To make it harder to unlock the front door, the RICOCHET Anti-Cheat teams are constantly working on new obfuscation techniques to make the game code harder for bad actors to analyze. We then encrypt (or digitally lock) the entire Call of Duty executable, so it is much harder to tamper with. This makes it more difficult for the cheat developers to analyze and modify our code and remove our protections.
This is the ebb and flow of anti-cheat security.
When we take steps to stop cheaters, they readjust their process and look for new opportunities. The nature of multiplayer games, where our systems (the server) exchanges information with your computer (the clients) to make the multiplayer action happen, is how cheating can occur. Our anti-cheat efforts tackle each touchpoint of this trust process, from client to server-side systems and enhancing those process with Machine Learning to combat unfair play.
How We Use Player Reporting
A common misconception we see is that spam reporting will result in actions being taken against accounts.

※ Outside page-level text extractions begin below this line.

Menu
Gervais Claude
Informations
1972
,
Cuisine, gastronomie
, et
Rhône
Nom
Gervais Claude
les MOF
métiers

For clarity, whether one player reports another once or multiple times, our system only considers the first report (throttling any additional reports from that player).
Reporting is critical but, must be used in combination with other factors before an account is actioned on. An account, for example, cannot be banned due only to reporting but if that account has also triggered other (and multiple) detections, a report can raise a red flag.
A reminder that spam reporting may be considered in violation of the updated Security and Enforcement Policy regarding “Malicious Reporting,” established earlier this year.
As players of our own game – and other online multiplayer experiences – we too are disrupted by cheating issues. Our team is dedicated to using all technologies, providing our team with more data and tools, developing new prevention and detection systems, and doing anything we can to make the lives of cheaters that make it into our games as annoying as possible.
It's a continuous battle, but it’s one we’re committed to.